Nummer 514 - April 2017 | Peru | Politik

KORRUPTE VERBINDUNG

Eine wenig sinnvolle Straße nach Brasilien steht beispielhaft für den Odebrecht-Skandal

Peru ist das zweitwichtigste Land für den weltweit tätigen brasilianischen Bauriesen Odebrecht. Und so verwundert es nicht, dass in diesem Land die Wogen durch den Korruptionsskandal um den Baukonzern besonders hoch schlagen. Bei mehreren Bauvorhaben der letzten Jahrzehnte soll Odebrecht Schmiergelder an Politiker*innen gezahlt haben. Einer der größten Skandale dreht sich um eine Straße, die durch die Amazonasregion nach Brasilien führt.

Von Bruno Schaaf Salinas

IIRSA Sur, besser bekannt als Interocéanica Sur, heißt die Autobahn, die derzeit im Zentrum des Skandals in Peru steht. Sie verbindet die Häfen von Peru mit West-Brasilien. Während der Bauzeit vervierfachten sich die Baukosten des größten Projekts von Odebrecht in Peru. Nun, 12 Jahre nach Baubeginn, kommen Informationen ans Tageslicht, die vieles erklären.

Fertiggestellt wurde die Straße 2010, während der Regierungszeit von Alan Garcia. Der Bau begann allerdings früher, unter der Regierung von Alejandro Toledo. Im Jahr 2005 versprach Toledo, dass die Straße den Handel mit Brasilien und damit die Wirtschaft des Südens stärken werde. Zusammen mit dem damaligen brasilianischen Präsidenten Inácio Lula Da Silva initiierte er das Projekt.

Es ist fraglioch, ob die Vergabe an Odebrecht rechtens war.

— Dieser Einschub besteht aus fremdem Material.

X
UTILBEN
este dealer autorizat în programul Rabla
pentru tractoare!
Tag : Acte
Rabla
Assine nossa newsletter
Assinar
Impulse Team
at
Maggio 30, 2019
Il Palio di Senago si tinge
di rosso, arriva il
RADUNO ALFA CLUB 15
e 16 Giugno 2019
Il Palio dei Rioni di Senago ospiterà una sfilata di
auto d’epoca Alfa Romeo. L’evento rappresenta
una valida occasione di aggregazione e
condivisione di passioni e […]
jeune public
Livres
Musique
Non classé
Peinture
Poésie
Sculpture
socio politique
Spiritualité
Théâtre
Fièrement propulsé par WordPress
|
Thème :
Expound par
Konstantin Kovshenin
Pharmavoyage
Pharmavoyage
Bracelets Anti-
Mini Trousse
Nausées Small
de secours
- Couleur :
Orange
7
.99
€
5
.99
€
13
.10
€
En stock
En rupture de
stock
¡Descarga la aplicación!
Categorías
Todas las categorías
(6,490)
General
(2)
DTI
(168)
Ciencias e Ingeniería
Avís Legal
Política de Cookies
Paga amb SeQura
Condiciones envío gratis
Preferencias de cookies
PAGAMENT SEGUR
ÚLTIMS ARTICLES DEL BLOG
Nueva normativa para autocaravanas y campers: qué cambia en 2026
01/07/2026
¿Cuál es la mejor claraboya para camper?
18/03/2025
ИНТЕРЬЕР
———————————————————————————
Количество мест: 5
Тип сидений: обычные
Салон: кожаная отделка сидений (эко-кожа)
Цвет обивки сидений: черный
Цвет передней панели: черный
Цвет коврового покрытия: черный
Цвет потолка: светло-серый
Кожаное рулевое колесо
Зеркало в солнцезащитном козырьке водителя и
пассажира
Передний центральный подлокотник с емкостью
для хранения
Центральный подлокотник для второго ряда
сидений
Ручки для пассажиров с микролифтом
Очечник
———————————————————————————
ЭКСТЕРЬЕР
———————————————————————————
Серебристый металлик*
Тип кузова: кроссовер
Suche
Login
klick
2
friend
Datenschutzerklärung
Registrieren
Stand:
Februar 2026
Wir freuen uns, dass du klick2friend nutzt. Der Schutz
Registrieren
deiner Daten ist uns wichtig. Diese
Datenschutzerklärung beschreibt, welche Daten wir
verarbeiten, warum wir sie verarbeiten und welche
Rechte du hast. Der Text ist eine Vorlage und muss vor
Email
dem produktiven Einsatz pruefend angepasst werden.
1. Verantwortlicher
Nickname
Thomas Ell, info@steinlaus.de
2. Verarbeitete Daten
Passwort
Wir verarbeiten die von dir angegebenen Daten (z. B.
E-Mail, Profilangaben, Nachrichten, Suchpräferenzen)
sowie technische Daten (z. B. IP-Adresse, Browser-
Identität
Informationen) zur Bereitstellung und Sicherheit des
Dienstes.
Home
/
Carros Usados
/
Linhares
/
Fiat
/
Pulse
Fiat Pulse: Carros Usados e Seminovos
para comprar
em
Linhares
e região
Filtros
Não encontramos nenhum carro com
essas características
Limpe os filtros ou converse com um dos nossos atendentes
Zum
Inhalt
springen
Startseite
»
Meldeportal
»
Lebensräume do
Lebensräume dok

Die erste große Entscheidung für das Projekt fiel, als der heutige Präsident Perus, Pedro Pablo Kuczynski, als Premier unter Toledo der zweitwichtigste Mann in der Regierung war. Den Zuschlag für den Bau der Abschnitte drei und vier von IIRSA Sur erhielt Odebrecht. Damals wurde das Unternehmen bereits verdächtigt, sich an korrupten Machenschaften zu beteiligen, auch ein Ordnungsgeld wurde verhängt. Aus diesem Grund ist es fraglich, ob die Vergabe an Odebrecht überhaupt rechtens war: In Peru gibt es ein Gesetz, nach dem Unternehmen, die bereits einmal eine Ordnungsstrafe erhalten haben, an keiner öffentlichen Ausschreibung teilnehmen dürfen.

Doch das Gesetz wurde geändert, so dass es für Odebrecht möglich wurde, den Auftrag zu erhalten. Kuczynski unterzeichnete alle Gesetzesänderungen und ermöglichte damit die Teilnahme Odebrechts an der Ausschreibung. Letztlich erschien das Angebot Odebrechts auch nicht schlecht: So versprach das Unternehmen, dass der Bau des Abschnitts vier der Straße nur 224 Millionen US-Dollar kosten würde, ein ausgesprochen günstiger Preis für eine Überlandstraße, die durch so schwieriges Terrain führt. Am Ende nahm der peruanische Staat das Angebot an. Der Abschnitt kostete schließlich 998 Millionen US-Dollar, mehr als das Vierfache der ursprünglich kalkulierten Kosten.

Erst jetzt klärt sich langsam, warum Toledo ein so starkes Interesse hatte, diese Überlandstraßen zu bauen: Durch das Projekt wollte er seine Zustimmungswerte im Süden des Landes erhöhen. Und letztlich sind wohl nicht unerhebliche Beträge der Mehrkosten direkt an ihn geflossen: 20 Millionen US-Dollar Schmiergeld soll Toledo von Odebrecht erhalten haben. Wegen dieser Anschuldigungen wird der ehemalige Staatschef mittlerweile per internationalem Haftbefehl gesucht, vermutlich hält er sich in den USA auf.

Seine persönlichen Ziele hat Toledo mit dem Bau erreicht, das Ziel der Überlandstraße dagegen nicht. Der Handel zwischen Brasilien und Peru wurde durch die Straße, die durch nur schwach besiedelte Gebiete im Amazonasregenwald führt, nur wenig gefördert. Es gibt zwar durchaus Nachfrage nach peruanischen Produkten, umgekehrt jedoch kaum. Zudem sind die Transportkosten per LKW über die relativ schmale Verbindung, die vom amazonischen Tiefland über die Anden an die Küste führt, viel zu teuer. Trotz der großspurigen Versprechen von Alejandro Toledo von 2005 werden etwa 90 Prozent des Handels weiter auf dem Seeweg abgewickelt. Genutzt hat der Bau vor allem Toledo – und Odebrecht.